Here is an example of an animated svg: https://jonsuh.com/blog/animate-svg-with-css/

rfindler commented 7 years ago

Ah, okay. Thanks!

rfindler commented 7 years ago

re animated svgs: I think that someone would have to be doing fairly special things to successfully use animated svgs with scribble. I agree that it is possible that someone is doing that, and it is possible that a change like the one I propose could break that code.

It seems unlikely, tho, but maybe I'm not being conservative enough?

mbutterick commented 7 years ago

FWIW I used SVGs in object tags for the animated lettering on the RacketCon 2016 page (though with Pollen not Scribble).

As a concurrence to @blerner: within a web browser, an object is conceptually & semantically a different thing than an img. If there was a time when SVGs had to be put inside an objectas a workaround, that should be seen as one of the many dumb hacks made necessary by lazy browser engineers. It should not be preserved in the face of progress.

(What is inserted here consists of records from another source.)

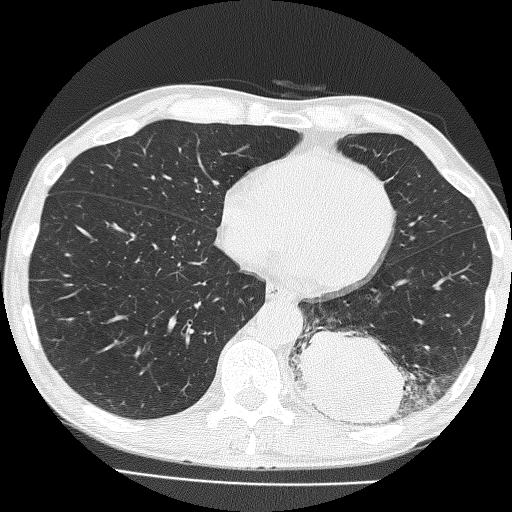
Low-dose screening chest CT, one axial slice. Slice 58 of 160 in the series (ordered by position). Lung window (W 1500 / L -600 HU). 2 mm slice thickness. 512 × 512 image matrix, field of view 324 × 324 mm.
Annotated regions visible in this slice (manually delineated by an expert):
- lesion 1 (tumor, lower lobe of left lung): bounding box <294,329,407,426> (left, top, right, bottom; pixels)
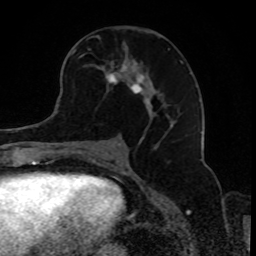
Breast MRI, one axial slice. Slice 43 of 80 in the series (ordered by position). Cropped to one breast. Dynamic contrast-enhanced series, time point 2 of 8 at this slice position (early post-contrast). 1.5 T. TE 4.2 ms, TR 7 ms. 2 mm slice thickness. 256 × 256 image matrix, field of view 165 × 165 mm. Female patient.
Outlined on this slice (semi-automatic segmentation, software-assisted and operator-edited):
- enhancing-tissue mask used for the functional tumour volume (all voxels passing the contrast-enhancement thresholds inside the analysis volume; usually the tumour): box from (x=70, y=48) to (x=183, y=128) px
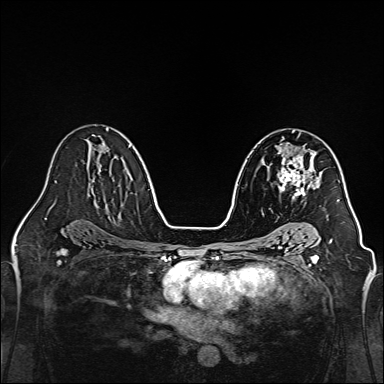
Breast MRI, one axial slice. Slice 87 of 160 in the series (ordered by position). Dynamic contrast-enhanced series, time point 2 of 7 at this slice position (early post-contrast). 1.5 T. TE 2.3 ms, TR 5.2 ms. 1 mm slice thickness. 384 × 384 image matrix, field of view 320 × 320 mm. Female patient.
Outlined on this slice (semi-automatic segmentation, software-assisted and operator-edited):
- enhancing-tissue mask used for the functional tumour volume (all voxels passing the contrast-enhancement thresholds inside the analysis volume; usually the tumour): bounding box <277,147,320,199> (left, top, right, bottom; pixels)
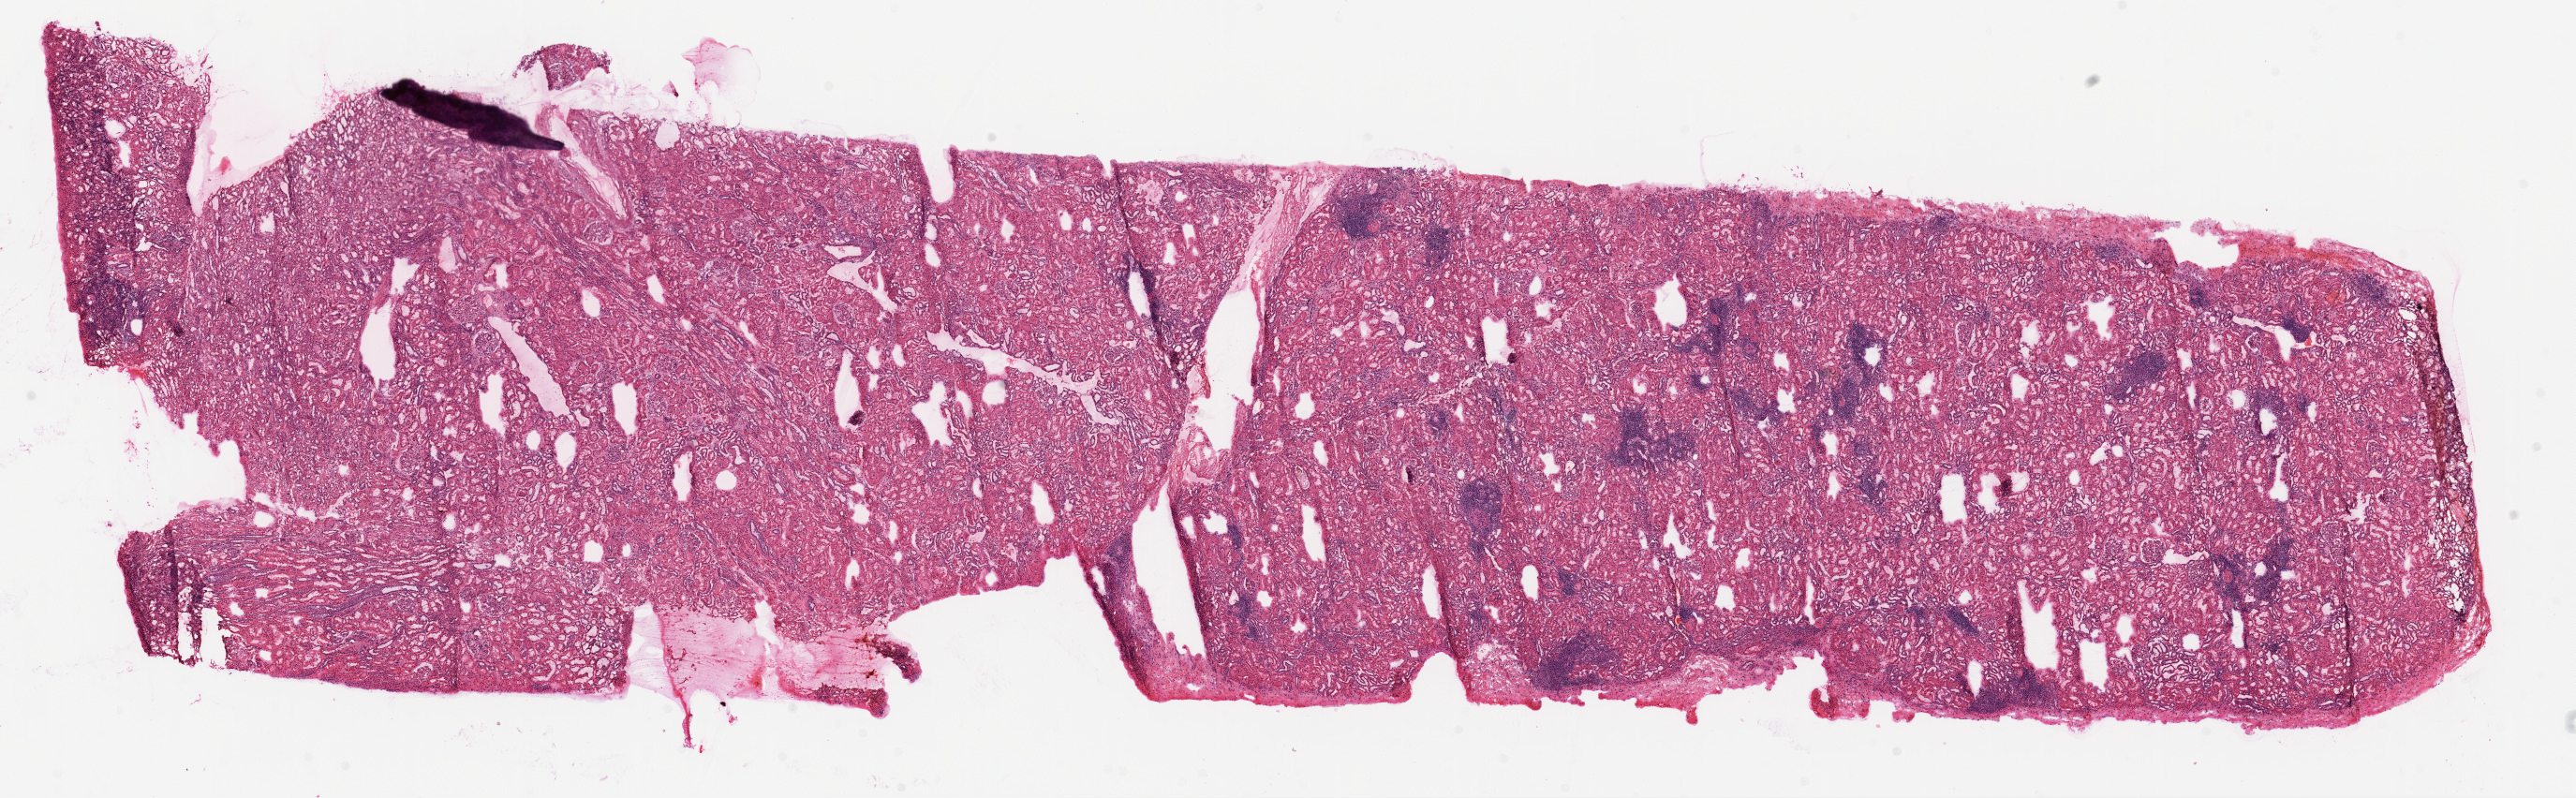
Digitized H&E-stained tissue section (whole slide), a low-resolution overview of the entire scanned area, about 22.1 x 6.8 mm. Frozen section. Sample: solid tissue normal (non-tumour tissue), kidney. Female patient; age at initial diagnosis 67 years.
This section: solid tissue normal (non-tumour) sample from the same patient. Patient diagnosis: Clear cell adenocarcinoma, NOS.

Along those lines, rather than adding an extra field to image-element, consider adding a new struct — say, object-element — designed for the purpose. Otherwise, two distinct concepts are being smushed together in the API, again because of lazy browser engineers.

rfindler commented 6 years ago

So it sounds like people tentatively think that changing the way image-element renders is a good idea and that adding a field to it to select for <object> is a bad one, which makes sense to me. If that's right, then perhaps it is time to take this commit onto master? Does anyone think it is unwise?

We could also wait until the next release branch is created to give the maximum amount of time to discover problems?

mflatt commented 6 years ago

Merged (because I needed this - thanks!), but not included in the v6.12 release branch.